**Dataset extract:**
+++

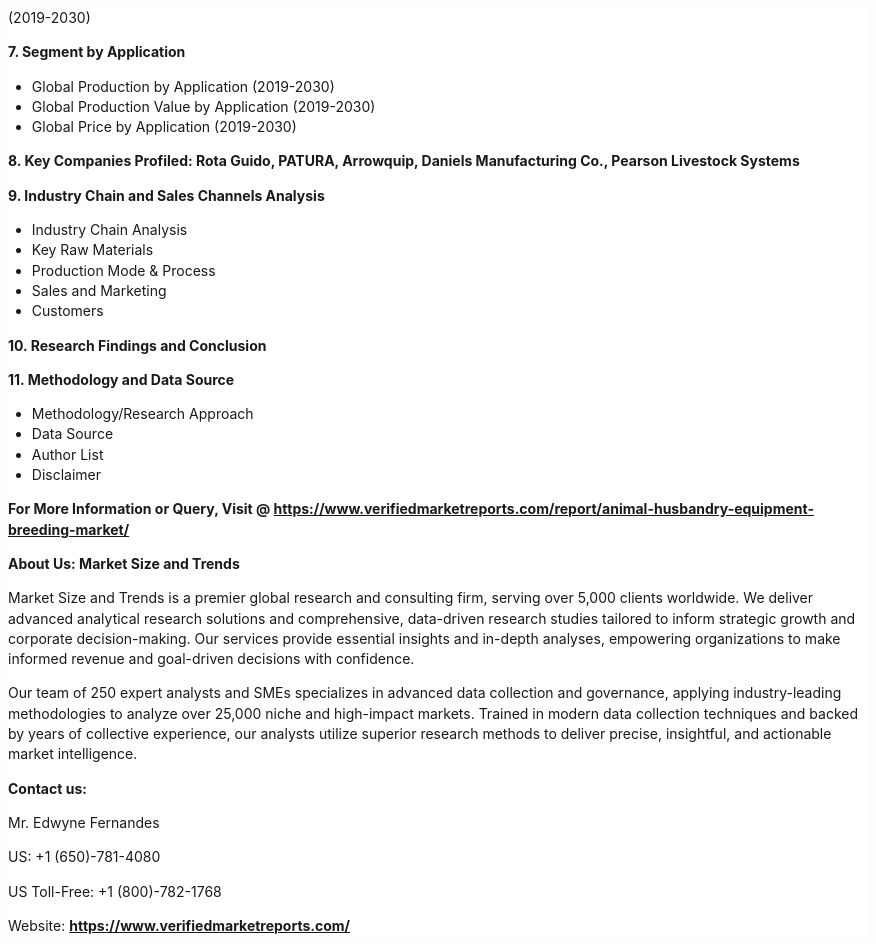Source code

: (2019-2030)</li></ul><p><strong>7. Segment by Application</strong></p><ul><li>Global Production by Application (2019-2030)</li><li>Global Production Value by Application (2019-2030)</li><li>Global Price by Application (2019-2030)</li></ul><p><strong>8. Key Companies Profiled: Rota Guido, PATURA, Arrowquip, Daniels Manufacturing Co., Pearson Livestock Systems</strong></p><p><strong>9. Industry Chain and Sales Channels Analysis</strong></p><ul><li>Industry Chain Analysis</li><li>Key Raw Materials</li><li>Production Mode &amp; Process</li><li>Sales and Marketing</li><li>Customers</li></ul><p><strong>10. Research Findings and Conclusion</strong></p><p><strong>11. Methodology and Data Source</strong></p><ul><li>Methodology/Research Approach</li><li>Data Source</li><li>Author List</li><li>Disclaimer</li></ul></p><p><strong>For More Information or Query, Visit @ <a href="https://www.verifiedmarketreports.com/report/animal-husbandry-equipment-breeding-market/">https://www.verifiedmarketreports.com/report/animal-husbandry-equipment-breeding-market/</a></strong></p><p><strong>About Us: Market Size and Trends</strong></p><p>Market Size and Trends is a premier global research and consulting firm, serving over 5,000 clients worldwide. We deliver advanced analytical research solutions and comprehensive, data-driven research studies tailored to inform strategic growth and corporate decision-making. Our services provide essential insights and in-depth analyses, empowering organizations to make informed revenue and goal-driven decisions with confidence.</p><p>Our team of 250 expert analysts and SMEs specializes in advanced data collection and governance, applying industry-leading methodologies to analyze over 25,000 niche and high-impact markets. Trained in modern data collection techniques and backed by years of collective experience, our analysts utilize superior research methods to deliver precise, insightful, and actionable market intelligence.</p><p><strong>Contact us:</strong></p><p>Mr. Edwyne Fernandes</p><p>US: +1 (650)-781-4080</p><p>US Toll-Free: +1 (800)-782-1768</p><p>Website: <strong><a href="https://www.verifiedmarketreports.com/">https://www.verifiedmarketreports.com/</a></strong></p>
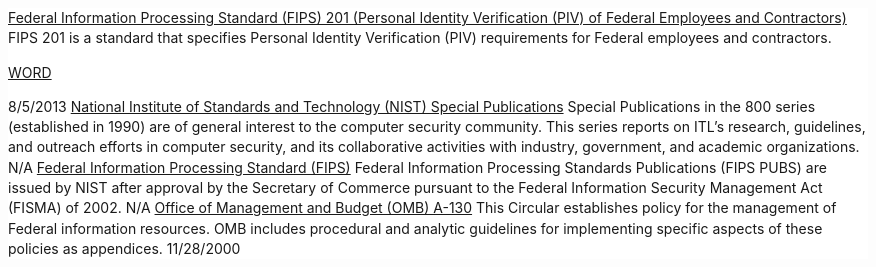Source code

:   </tr>
  <tr>
    <td><a href="http://nvlpubs.nist.gov/nistpubs/FIPS/NIST.FIPS.201-2.pdf">Federal Information Processing Standard (FIPS) 201 (Personal Identity Verification (PIV) of Federal Employees and Contractors)</a></td>
    <td>FIPS 201 is a standard that specifies Personal Identity Verification (PIV) requirements for Federal employees and contractors.</td>
<td><a class="icon-link" href="http://nvlpubs.nist.gov/nistpubs/FIPS/NIST.FIPS.201-2.pdf"><i class="fas fa-file-word"></i>
<p class="icon-text">WORD</p></a>
</td>
    <td>8/5/2013</td>
  </tr>
  <tr>
    <td><a href="http://csrc.nist.gov/publications/PubsSPs.html">National Institute of Standards and Technology (NIST) Special Publications</a></td>
    <td>Special Publications in the 800 series (established in 1990) are of general interest to the computer security community. This series reports on ITL’s research, guidelines, and outreach efforts in computer security, and its collaborative activities with industry, government, and academic organizations.</td>
    <td></td>
    <td>N/A</td>
  </tr>
  <tr>
    <td><a href="http://csrc.nist.gov/publications/PubsFIPS.html">Federal Information Processing Standard (FIPS)</a></td>
    <td>Federal Information Processing Standards Publications (FIPS PUBS) are issued by NIST after approval by the Secretary of Commerce pursuant to the Federal Information Security Management Act (FISMA) of 2002.</td>
    <td></td>
    <td>N/A</td>
  </tr>
  <tr>
    <td><a href="https://www.whitehouse.gov/omb/circulars_a130_a130trans4/">Office of Management and Budget (OMB) A-130</a></td>
    <td>This Circular establishes policy for the management of Federal information resources. OMB includes procedural and analytic guidelines for implementing specific aspects of these policies as appendices.</td>
    <td></td>
    <td>11/28/2000</td>
  </tr>
</table>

+++

**Directions:** Count lines above with the word "Identity". Give the number only.

**Problem solution:** 2